▶ [Your assignment] Could you continue the forum discussion about where poets find inspiration, starting right after its last sentence?

▶ [Extracted text]
◆ ◆ ◆

I know that quite a number of poets adhere to an idea something like "feelings swell up in me and spill out as poetry" or something like that. I've always disliked that as a general characterization of poetry as it implies a devaluing of the craft component in poems, but I suppose it fairly accurately describes the source of inspiration that many poets have. We fall in love. We fall out of love. We get dumped. Our friends don't understand us. We have family problems, school problems, work problems, drug problems. It seems as if when we're particularly emotional labile, we tend to vent in verse (as opposed, say, in fiction or essay).

I tend to write about things I've seen or read that struck me in some way. For example, the inspirations for my most recent poems have been:
  • A line in someone's post on a unrelated topic that struck me as an interesting metaphor.
  • Dora mentioning that she was flying to Paris and my memories of the Eiffel Tower at night.
  • An article in Esquire magazine titled "Why We Cheat" that pissed me off.
  • A photograph in the newspaper of an apartment house I lived in many years ago.
  • How my mother looked when I visited her on Easter.
I think only the last of these is something that would be considered as something close to personal emotion, and even then it kind of confused me when a couple of the comments were phrased as if I had been speaking about my personal emotions in the poem. (I suppose I was, at least a little, but the narrative I is never me and when people react as though it is, I'm always caught a little off-base.)

So where do you all get/look for/find inspiration for poems? Are you able to write on demand (effectively force inspiration by some technique or trick) or do you have to sit forlornly around waiting for a theme to fall into your lap like a cherry blossom shed from the Tree of Inspiration?

Do you have exercises that help? Do you read certain poems/poets and try to imitate them?

Where the heck does that urge to pick up the pen (or, more likely, sit down at the keyboard) come from?
 
Like you, my inspirations are various. Anything, really, can set me thinking things that somehow end up in a poem. Sometimes I write to resurrect people no longer in my life or because I feel the need to express how a particular piece of music sounds to me or because I want to paint something with words. What fascinates me is not so much that anything can inspire me as that when I am inspired what I most want to do is write a poem about it. Why poetry? I do have a rather tone-deaf singing voice and am a klutzy dancer so maybe it's just the art best suited to me. I wish I could play an instrument. I know I'd be writng music if I understood how.
 
I suppose I used "consistent inspiration" wrongly when I stated my failure to produce the set number of poems in 007. What I really meant was "consistent desire" to write.

◆ ◆ ◆

▶ [Data]
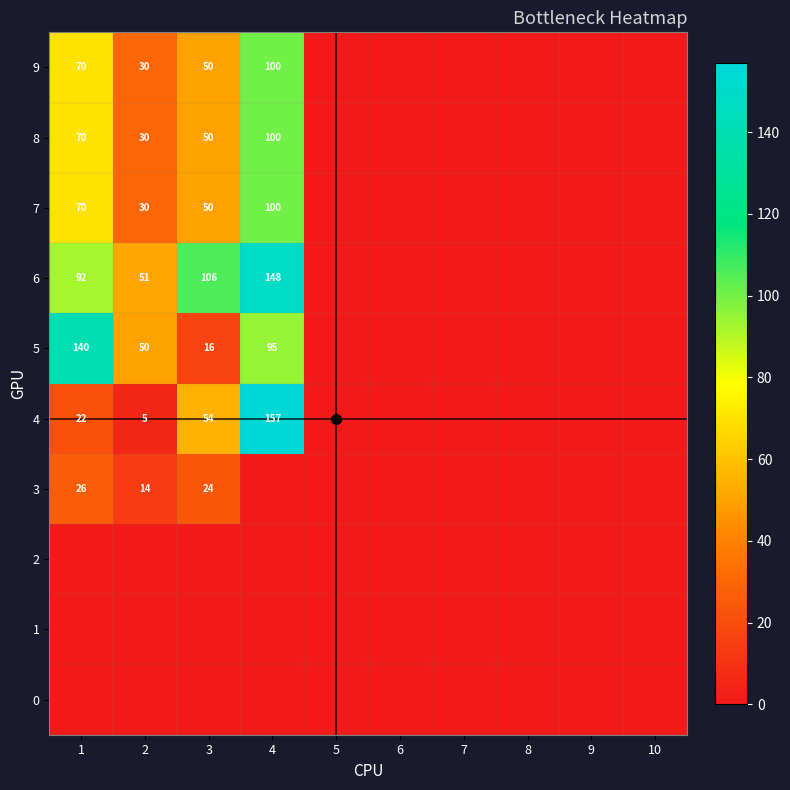

At how many categories does at least one series exceed 112?

2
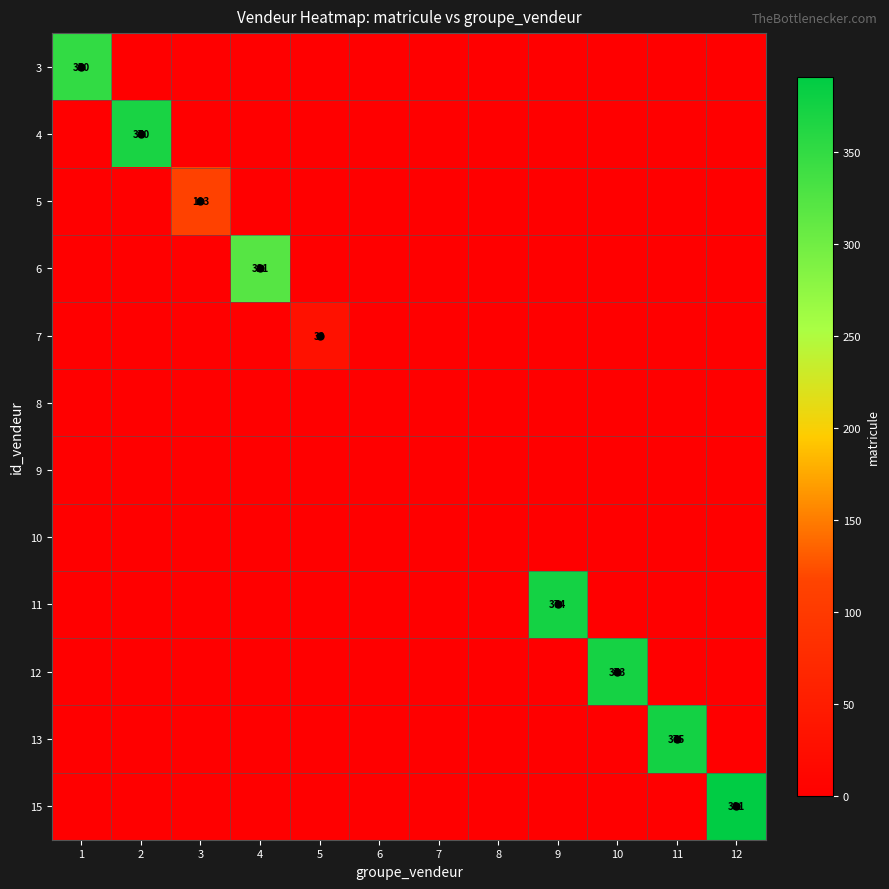

Which category has the lowest value across all series?

2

◆ ◆ ◆

▶ [Expected answer]
As for inspiration to write poetry, it's often random for me. I can listen to a song and be inspired by the feeling it gives me or reading someone's writing. Of course relationships, dreams, actions of others (my pets too) and natural surroundings also inspire. Sometimes my observations come to me as metaphors, which is weird finding eroticism from pancakes with syrup and melted butter. Mmm, butter... butter sex.
 
I suppose I used "consistent inspiration" wrongly when I stated my failure to produce the set number of poems in 007. What I really meant was "consistent desire" to write.

As for inspiration to write poetry, it's often random for me. I can listen to a song and be inspired by the feeling it gives me or reading someone's writing. Of course relationships, dreams, actions of others (my pets too) and natural surroundings also inspire. Sometimes my observations come to me as metaphors, which is weird finding eroticism from pancakes with syrup and melted butter. Mmm, butter... butter sex.

And coffee. You forgot the coffee. :D
 
well, my inspiration comes from various cultures and myths. I write a lot of things about a lot of legends mostly. From things like 'jack the ripper' after reading the biography 'letters from hell'

I also write about many of the magnifiscent Celtic deities and their vices and dealing and mysteries and what not. H.P Lovecraft inspires me a lot. as well as the concept of madness in itself.

Though passion and emotion can carve their own poetry. But it tends to 'make' different poetry for me. Eg.

Dance the potent dance of fate,
you can't escape the rhythm.

But my eyes fall victim to the trance,
of something warm within them.

I spy a spectre donning sunshine,
pure beauty shakes the tempo.

As the beat increases you within it,
I pry a sweet momento.

A dance of long prosparity,
skill and vast equality,
a dance for all eternity,

libera me from hell.

(an example of an emotional write as opposed to a mythical one, which tend to always be rhythmic in rhyming couplets. Or long poetic verse.)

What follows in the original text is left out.